One couldn't begin to diagnose the emotional problems of the three men on display at "Coming Through the Wry: Humor in Fiction." Tom Doyal, James Hynes, and Robert Flynn were more like the Mystery Science Theater 3000 crew riffing on the world of arts and letters than a panel of literary talking heads. Doyal on publishers who expect writers who are funny to only write funny: "It reminds me of someone wanting car crashes in all your movies." Hynes, late of The Lecturer's Tale, on post-9/11 irony: "My friend Mimi's sitting in the front row here, and she was telling me how she went to another panel like this yesterday, and it was about food writing. And somebody asked, 'How has food writing changed since the World Trade Center attack? Is it OK to keep eating?' I don't know. As far as I'm concerned, irony is one of the lifebloods of Western literature. It's not gonna go away."
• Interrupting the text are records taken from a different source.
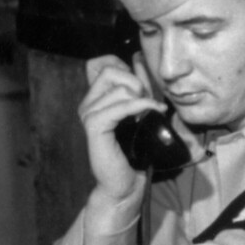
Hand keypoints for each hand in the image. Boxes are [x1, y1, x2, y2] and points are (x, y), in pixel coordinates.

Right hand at [78, 54, 174, 198]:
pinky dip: (142, 106)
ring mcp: (88, 114)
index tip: (142, 85)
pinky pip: (120, 106)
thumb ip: (140, 87)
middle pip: (109, 70)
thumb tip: (140, 60)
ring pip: (118, 88)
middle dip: (136, 82)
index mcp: (96, 98)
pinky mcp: (95, 127)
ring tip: (151, 112)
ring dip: (142, 97)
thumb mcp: (142, 112)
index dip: (124, 67)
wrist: (125, 184)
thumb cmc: (135, 152)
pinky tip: (155, 112)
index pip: (100, 63)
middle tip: (149, 102)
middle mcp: (88, 103)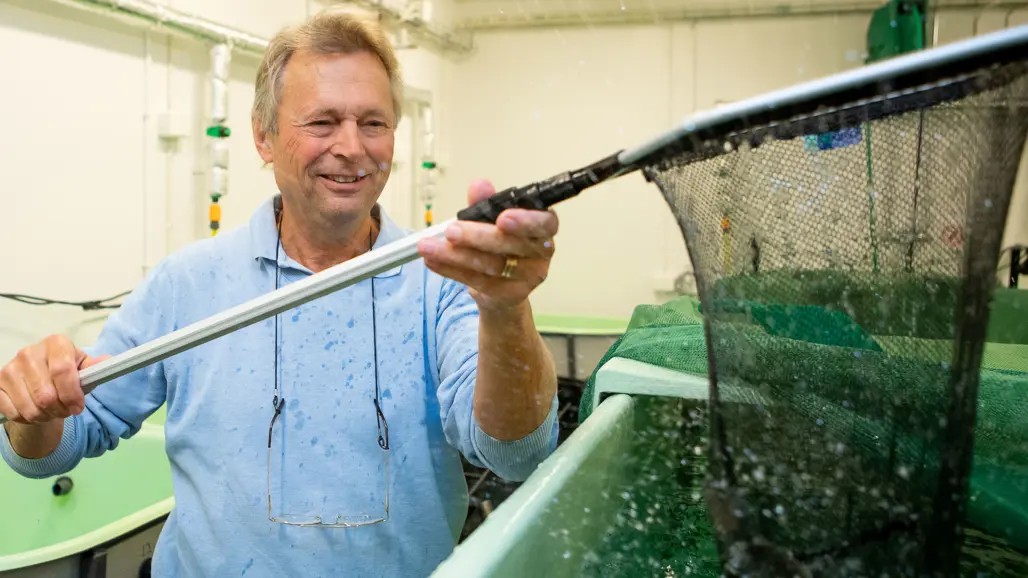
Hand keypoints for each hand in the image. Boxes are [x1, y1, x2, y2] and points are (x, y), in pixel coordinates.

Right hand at [0, 335, 108, 423]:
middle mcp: (29, 352)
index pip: (63, 370)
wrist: (39, 381)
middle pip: (46, 395)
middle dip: (60, 410)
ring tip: (52, 412)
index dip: (72, 394)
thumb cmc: (66, 374)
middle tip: (66, 412)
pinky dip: (27, 420)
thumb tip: (107, 361)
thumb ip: (95, 368)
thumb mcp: (83, 369)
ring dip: (45, 417)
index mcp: (55, 343)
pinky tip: (35, 412)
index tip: (78, 407)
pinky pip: (13, 413)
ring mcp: (9, 368)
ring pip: (30, 408)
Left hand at [418, 179, 557, 312]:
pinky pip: (480, 282)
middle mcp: (542, 253)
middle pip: (513, 246)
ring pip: (493, 266)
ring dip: (457, 255)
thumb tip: (479, 186)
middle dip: (479, 237)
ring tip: (429, 246)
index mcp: (543, 227)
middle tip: (451, 230)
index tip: (502, 217)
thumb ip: (485, 202)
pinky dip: (452, 270)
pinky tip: (433, 260)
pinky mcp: (511, 295)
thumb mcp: (491, 218)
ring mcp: (529, 277)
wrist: (503, 284)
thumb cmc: (501, 242)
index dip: (526, 221)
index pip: (545, 223)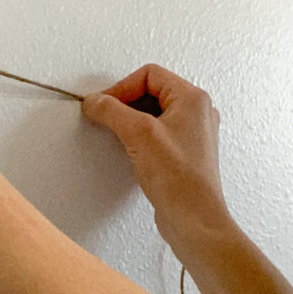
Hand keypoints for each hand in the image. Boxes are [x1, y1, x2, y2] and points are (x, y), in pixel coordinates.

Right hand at [81, 64, 231, 249]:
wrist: (193, 219)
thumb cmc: (180, 180)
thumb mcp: (138, 134)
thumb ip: (112, 111)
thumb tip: (95, 101)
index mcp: (193, 98)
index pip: (149, 74)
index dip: (121, 87)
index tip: (103, 105)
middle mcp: (197, 112)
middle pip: (151, 91)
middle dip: (125, 103)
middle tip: (107, 117)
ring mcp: (191, 133)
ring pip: (153, 112)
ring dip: (131, 120)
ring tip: (119, 135)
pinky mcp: (183, 153)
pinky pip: (157, 133)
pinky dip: (139, 136)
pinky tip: (131, 151)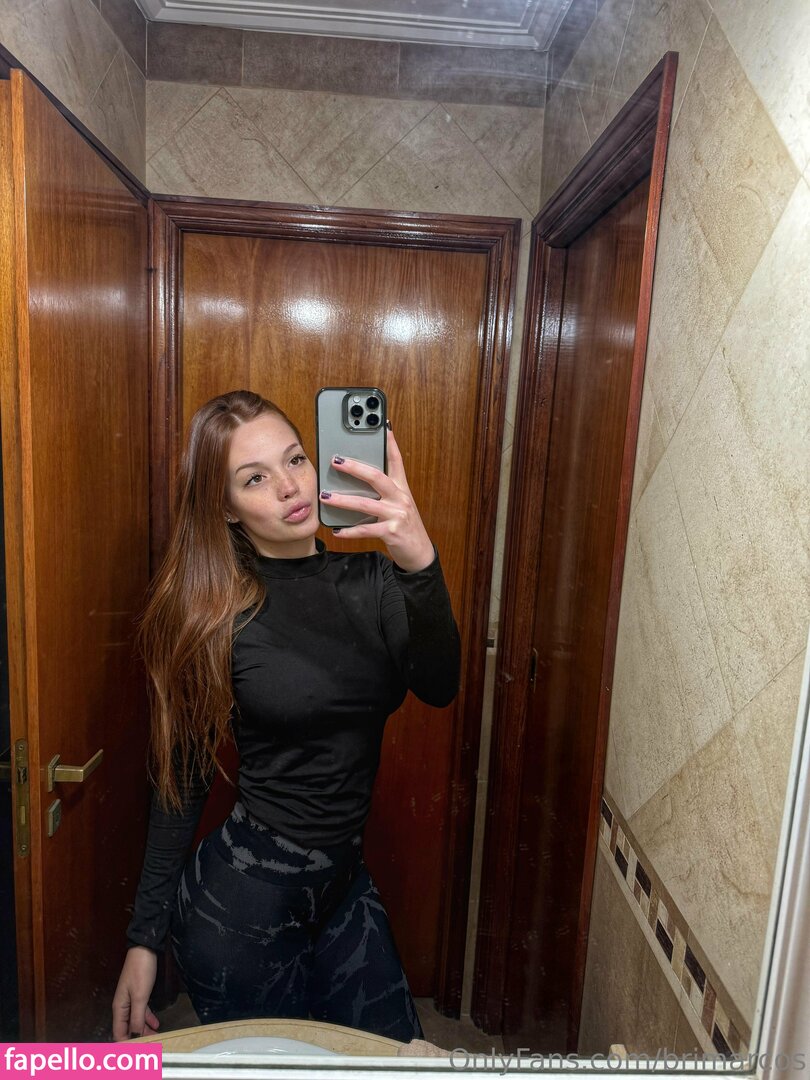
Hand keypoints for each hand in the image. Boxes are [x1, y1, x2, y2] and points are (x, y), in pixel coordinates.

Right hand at [111, 946, 159, 1040]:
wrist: (144, 950)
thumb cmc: (140, 972)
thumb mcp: (140, 996)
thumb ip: (137, 1017)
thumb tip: (134, 1036)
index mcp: (119, 1008)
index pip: (119, 1033)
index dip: (126, 1043)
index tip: (137, 1052)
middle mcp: (123, 1006)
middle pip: (127, 1028)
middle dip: (136, 1038)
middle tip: (150, 1047)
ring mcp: (131, 1000)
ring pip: (136, 1021)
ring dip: (144, 1030)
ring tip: (156, 1038)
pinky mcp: (139, 994)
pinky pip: (142, 1011)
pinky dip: (148, 1019)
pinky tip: (156, 1024)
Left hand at [319, 427, 434, 572]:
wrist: (419, 552)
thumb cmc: (404, 525)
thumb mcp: (398, 504)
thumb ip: (383, 490)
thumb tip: (359, 477)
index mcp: (401, 487)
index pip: (396, 460)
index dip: (390, 442)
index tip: (382, 425)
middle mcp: (400, 497)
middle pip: (377, 476)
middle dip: (355, 467)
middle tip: (336, 460)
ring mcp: (397, 514)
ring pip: (366, 503)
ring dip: (343, 500)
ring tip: (326, 496)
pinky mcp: (392, 532)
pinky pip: (366, 529)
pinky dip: (350, 531)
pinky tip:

Vivé Griffith (Weeks in This Country), Kurt Heinzelman (The Halfway Tree), and worldly slam champ Genevieve Van Cleve were "Getting the Word Out About Poetry," while the power trio of Austin novelist Sarah Bird, New York literary agent Henry Dunow, and Southwest Texas' creative writing program director Tom Grimes held court in the House chamber on "From Manuscript to Marketing: an Insider's View of Publishing," a new addition to the Festival. "Tone and voice are the most difficult things a poet does," said UT professor Heinzelman at the former. As for the publishing world, the insider's view was that the most difficult thing about publishing remains publishing.
After high pulp priestess Elizabeth McCracken inspired what she called a "room full of pity" with a reading from her much-anticipated vaudeville homage Niagara Falls All Over Again ("I can honestly say with a great degree of certainty that I do not understand men, I do not understand women, and I do not understand children," she said, "but I find eccentricity so endearing"), New Mexico poet, filmmaker, and memoirist Jimmy Santiago Baca (A Place to Stand) absolutely ravished his capacity audience with four poems full of rage and romance. "His face was like a weary room and board stairwell/of a downtown hotel," Baca read from "Tire Shop." "He had the kind of face that was condemned by life to live out more days/in futility ... and I feel ashamed, somehow, that I cannot live/their lives a while for them/yet grateful they are here." Even the cops were smiling.
With scheduled panelist and former Texas Observer linchpin Ronnie Dugger lying in a Massachusetts hospital bed with an undisclosed illness -- "doing fine and getting his nourishment," according to moderator Bill Dunlap -- the Morris tribute was a subdued celebration, but the "incestuous panel" of writer/editor JoAnne Prichard Morris (Willie's widow), photographer David Rae Morris (Willie's son), Dugger's son as his understudy, and Austin politico and Morris cohort Nadine Eckhardt, found plenty to talk about. "We were really a bunch of little heathens back then," joked Eckhardt of Morris' postwar bohemian cartel. Eckhardt, whose ex-husband and legendary congressman and cartoonist Bob Eckhardt died just last week, said she has completed her own memoir and that it will be published soon: "Willie said I should write a book, so I did."